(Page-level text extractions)
━━━━━━━━━━━━━━━━━━━━━━━━━━━━━━
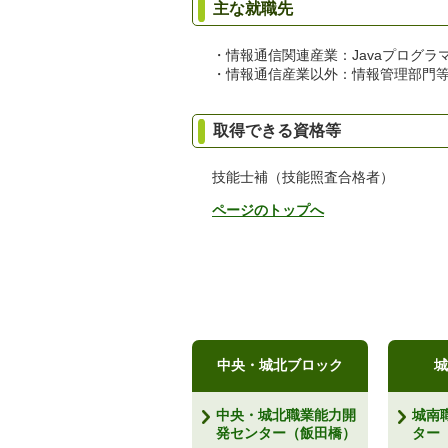
主な就職先
・情報通信関連産業：Javaプログラマ
・情報通信産業以外：情報管理部門等
取得できる資格等
技能士補（技能照査合格者）
ページのトップへ
中央・城北ブロック
城
中央・城北職業能力開
城南
発センター（飯田橋）
ター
━━━━━━━━━━━━━━━━━━━━━━━━━━━━━━
_What the task asks:_
Output the text lines of every row above, copied character for character, with the pictures left out.

_Task answer:_
主な就職先
・情報通信関連産業：Javaプログラマ
・情報通信産業以外：情報管理部門等
取得できる資格等
技能士補（技能照査合格者）
ページのトップへ
中央・城北ブロック
城
中央・城北職業能力開
城南
発センター（飯田橋）
ター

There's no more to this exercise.